_Consigne 1:_ D'après le texte sur les agriculteurs israéliens, de combien la demande a-t-elle baissé selon Zvi Alon ?

_Texte fourni:_
++++++++

Tandis que de nombreux agriculteurs vendent leurs produits par le biais des exportations depuis Israël, « on se retrouve seuls » aujourd’hui, dit Cohen. « Nous sommes tous supposés nous sauver nous-mêmes. »
C’est ce qu’un grand nombre d’Israéliens ont fait, cultivateurs, agriculteurs ou commerçants dans l’un des nombreux marchés en plein air du pays, qui se retrouvent avec les produits qu’ils ont achetés ou produits et qu’ils sont dorénavant dans l’incapacité de revendre.
Ceux qui ont des produits à vendre se sont donc tournés vers les réseaux sociaux, notamment vers Facebook et Instagram, et ils utilisent souvent les nombreux cercles étroits, dans la société israélienne, qui se rassemblent sur WhatsApp – l’application de messagerie qui permet aux usagers de faire circuler des messages à des groupes et utilisateurs différents en une seule seconde.
Les agriculteurs n’ont pas d’autre choix que de constater la catastrophe, explique Zvi Alon, directeur-général du Plant Council, qui représente et qui défend les intérêts des cultivateurs de fruits et de légumes.
« Que dire ? », s’interroge Alon, qui accuse le gouvernement israélien d’être l’une des nations de l’OCDE les moins compréhensive lorsqu’il s’agit de fournir un soutien financier aux agriculteurs. « Pour le dire très simplement, la demande a baissé d’un tiers, et il n’y a rien que nous puissions faire contre ça. »

++++++++

_Données à utiliser:_

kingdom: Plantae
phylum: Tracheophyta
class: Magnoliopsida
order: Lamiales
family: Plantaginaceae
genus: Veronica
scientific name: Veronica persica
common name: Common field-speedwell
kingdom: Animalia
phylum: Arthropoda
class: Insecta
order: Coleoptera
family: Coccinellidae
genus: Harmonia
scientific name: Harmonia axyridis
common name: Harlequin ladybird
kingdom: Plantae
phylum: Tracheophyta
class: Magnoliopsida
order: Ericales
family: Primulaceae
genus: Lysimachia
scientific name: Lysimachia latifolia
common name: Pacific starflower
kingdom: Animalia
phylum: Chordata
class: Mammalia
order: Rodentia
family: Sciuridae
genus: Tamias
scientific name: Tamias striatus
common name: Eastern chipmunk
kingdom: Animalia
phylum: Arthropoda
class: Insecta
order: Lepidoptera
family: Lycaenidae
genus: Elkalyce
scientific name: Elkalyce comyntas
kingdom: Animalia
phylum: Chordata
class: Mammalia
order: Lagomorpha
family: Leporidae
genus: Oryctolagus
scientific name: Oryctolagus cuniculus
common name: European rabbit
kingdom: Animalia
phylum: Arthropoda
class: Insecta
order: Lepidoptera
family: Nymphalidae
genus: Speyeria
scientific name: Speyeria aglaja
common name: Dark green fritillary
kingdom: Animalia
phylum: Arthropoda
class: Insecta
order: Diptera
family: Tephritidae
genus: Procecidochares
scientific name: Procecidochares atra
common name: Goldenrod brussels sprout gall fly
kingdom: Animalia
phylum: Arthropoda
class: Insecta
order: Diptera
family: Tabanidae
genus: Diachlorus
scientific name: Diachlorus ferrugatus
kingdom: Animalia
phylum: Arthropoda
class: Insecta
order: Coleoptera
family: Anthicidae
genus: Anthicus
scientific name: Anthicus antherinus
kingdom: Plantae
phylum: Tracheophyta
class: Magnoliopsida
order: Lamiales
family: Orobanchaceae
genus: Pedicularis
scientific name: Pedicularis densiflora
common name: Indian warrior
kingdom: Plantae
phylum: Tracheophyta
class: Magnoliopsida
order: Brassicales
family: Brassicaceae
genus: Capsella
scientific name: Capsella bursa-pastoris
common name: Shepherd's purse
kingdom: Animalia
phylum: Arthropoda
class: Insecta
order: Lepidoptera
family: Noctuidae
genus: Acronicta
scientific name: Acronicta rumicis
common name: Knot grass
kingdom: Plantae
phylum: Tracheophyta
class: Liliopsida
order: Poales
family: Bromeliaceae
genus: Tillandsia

++++++++

_Consigne 2:_ Veuillez recopier les lignes des entrées, en commençant à celle qui contient « scientific name: Diachlorus ferrugatus » et en terminant à celle qui contient « genus: Acronicta », en remplaçant « order » par « ordre » sans rien modifier d'autre. Ne donnez que ces lignes.

_Corrigé 1:_ D'un tiers.

_Corrigé 2:_
scientific name: Diachlorus ferrugatus
kingdom: Animalia
phylum: Arthropoda
class: Insecta
ordre: Coleoptera
family: Anthicidae
genus: Anthicus
scientific name: Anthicus antherinus
kingdom: Plantae
phylum: Tracheophyta
class: Magnoliopsida
ordre: Lamiales
family: Orobanchaceae
genus: Pedicularis
scientific name: Pedicularis densiflora
common name: Indian warrior
kingdom: Plantae
phylum: Tracheophyta
class: Magnoliopsida
ordre: Brassicales
family: Brassicaceae
genus: Capsella
scientific name: Capsella bursa-pastoris
common name: Shepherd's purse
kingdom: Animalia
phylum: Arthropoda
class: Insecta
ordre: Lepidoptera
family: Noctuidae
genus: Acronicta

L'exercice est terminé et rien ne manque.